Within the records, which lines hold the string "werden"? Report each one by copying it.

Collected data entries
§ §

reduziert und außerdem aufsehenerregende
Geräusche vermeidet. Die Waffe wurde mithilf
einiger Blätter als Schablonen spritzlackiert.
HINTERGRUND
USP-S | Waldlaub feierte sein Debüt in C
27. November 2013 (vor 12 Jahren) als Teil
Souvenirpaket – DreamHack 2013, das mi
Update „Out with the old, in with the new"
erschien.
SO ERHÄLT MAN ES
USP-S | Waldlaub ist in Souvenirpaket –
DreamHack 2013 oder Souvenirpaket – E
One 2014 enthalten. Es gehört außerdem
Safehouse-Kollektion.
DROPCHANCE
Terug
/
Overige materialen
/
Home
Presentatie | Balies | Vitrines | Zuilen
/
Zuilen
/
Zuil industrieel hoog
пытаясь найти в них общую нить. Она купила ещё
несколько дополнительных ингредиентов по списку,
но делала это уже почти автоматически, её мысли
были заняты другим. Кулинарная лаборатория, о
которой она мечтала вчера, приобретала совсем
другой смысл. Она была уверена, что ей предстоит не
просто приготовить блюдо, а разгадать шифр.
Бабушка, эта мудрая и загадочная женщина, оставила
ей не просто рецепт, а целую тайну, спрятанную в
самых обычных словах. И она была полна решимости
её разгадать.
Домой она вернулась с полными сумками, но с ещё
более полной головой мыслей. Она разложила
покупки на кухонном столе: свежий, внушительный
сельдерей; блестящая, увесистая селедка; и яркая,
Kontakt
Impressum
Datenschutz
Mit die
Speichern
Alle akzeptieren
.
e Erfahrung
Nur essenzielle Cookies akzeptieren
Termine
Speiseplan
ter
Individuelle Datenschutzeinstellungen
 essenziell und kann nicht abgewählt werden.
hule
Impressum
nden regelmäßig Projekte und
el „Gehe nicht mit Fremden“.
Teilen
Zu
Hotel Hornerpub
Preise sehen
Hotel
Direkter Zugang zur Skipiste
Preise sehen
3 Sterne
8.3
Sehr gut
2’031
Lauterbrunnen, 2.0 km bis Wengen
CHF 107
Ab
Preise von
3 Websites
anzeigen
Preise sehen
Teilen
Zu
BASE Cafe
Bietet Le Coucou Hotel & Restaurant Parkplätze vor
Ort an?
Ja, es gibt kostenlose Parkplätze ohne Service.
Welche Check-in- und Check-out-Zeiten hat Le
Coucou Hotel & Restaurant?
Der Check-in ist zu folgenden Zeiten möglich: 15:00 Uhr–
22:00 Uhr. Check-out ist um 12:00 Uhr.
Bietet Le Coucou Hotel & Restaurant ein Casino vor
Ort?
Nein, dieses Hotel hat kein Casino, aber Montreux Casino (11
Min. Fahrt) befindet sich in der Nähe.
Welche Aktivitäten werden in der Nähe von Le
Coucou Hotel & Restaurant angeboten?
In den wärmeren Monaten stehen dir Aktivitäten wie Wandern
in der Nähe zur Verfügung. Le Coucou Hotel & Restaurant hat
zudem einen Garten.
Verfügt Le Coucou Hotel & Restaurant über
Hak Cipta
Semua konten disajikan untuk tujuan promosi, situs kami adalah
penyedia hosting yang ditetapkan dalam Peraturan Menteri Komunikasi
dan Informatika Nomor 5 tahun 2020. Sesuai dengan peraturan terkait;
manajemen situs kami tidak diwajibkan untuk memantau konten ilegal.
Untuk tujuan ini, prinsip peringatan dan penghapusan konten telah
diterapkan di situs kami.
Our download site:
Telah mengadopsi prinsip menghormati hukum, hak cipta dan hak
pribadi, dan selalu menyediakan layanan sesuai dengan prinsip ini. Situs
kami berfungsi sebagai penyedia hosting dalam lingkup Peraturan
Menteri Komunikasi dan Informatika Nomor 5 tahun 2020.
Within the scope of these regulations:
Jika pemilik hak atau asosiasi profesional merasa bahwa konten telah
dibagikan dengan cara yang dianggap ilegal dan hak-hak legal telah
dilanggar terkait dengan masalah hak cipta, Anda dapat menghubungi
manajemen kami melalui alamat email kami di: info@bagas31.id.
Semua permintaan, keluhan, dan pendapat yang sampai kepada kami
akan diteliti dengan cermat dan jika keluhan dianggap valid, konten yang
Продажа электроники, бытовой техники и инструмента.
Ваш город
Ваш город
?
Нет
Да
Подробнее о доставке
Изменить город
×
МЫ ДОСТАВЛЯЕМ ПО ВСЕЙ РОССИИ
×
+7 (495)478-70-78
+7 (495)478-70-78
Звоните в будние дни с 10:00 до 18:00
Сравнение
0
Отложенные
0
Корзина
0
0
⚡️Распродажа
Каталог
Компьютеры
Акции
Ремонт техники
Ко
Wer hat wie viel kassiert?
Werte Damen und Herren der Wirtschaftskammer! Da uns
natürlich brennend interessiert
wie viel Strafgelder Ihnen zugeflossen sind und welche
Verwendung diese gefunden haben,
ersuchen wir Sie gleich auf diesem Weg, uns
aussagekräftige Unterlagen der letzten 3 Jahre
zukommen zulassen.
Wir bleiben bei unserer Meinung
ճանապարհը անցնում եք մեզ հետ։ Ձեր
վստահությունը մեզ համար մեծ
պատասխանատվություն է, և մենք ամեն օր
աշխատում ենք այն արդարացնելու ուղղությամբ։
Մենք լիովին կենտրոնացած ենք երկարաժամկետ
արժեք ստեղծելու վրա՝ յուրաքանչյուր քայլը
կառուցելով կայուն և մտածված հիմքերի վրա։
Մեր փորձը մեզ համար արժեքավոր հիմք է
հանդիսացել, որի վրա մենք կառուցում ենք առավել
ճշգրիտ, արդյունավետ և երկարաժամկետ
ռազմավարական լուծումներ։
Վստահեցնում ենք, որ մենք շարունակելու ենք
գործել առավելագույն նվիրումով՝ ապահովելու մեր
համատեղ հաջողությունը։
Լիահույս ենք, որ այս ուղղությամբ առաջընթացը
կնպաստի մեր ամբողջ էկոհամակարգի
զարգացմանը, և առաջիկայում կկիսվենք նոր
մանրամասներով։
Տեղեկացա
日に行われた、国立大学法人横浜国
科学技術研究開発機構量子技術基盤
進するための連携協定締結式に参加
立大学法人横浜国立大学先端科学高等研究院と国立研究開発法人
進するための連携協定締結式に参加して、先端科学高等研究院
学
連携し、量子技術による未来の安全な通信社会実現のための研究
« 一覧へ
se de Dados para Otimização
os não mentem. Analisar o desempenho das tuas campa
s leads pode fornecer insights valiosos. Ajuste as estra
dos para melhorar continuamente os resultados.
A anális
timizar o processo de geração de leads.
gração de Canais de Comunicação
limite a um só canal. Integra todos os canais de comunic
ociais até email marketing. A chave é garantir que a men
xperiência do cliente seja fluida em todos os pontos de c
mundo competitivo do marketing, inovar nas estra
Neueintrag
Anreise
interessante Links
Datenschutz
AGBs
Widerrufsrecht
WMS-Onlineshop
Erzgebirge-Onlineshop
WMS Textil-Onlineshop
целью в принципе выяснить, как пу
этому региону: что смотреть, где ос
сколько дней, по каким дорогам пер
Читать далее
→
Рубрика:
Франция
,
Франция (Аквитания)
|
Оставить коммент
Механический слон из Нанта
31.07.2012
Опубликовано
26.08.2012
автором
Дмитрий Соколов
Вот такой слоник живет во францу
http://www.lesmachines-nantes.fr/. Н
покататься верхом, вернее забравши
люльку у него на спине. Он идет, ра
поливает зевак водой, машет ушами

§ §

Response to the task:
 essenziell und kann nicht abgewählt werden.
Welche Aktivitäten werden in der Nähe von Le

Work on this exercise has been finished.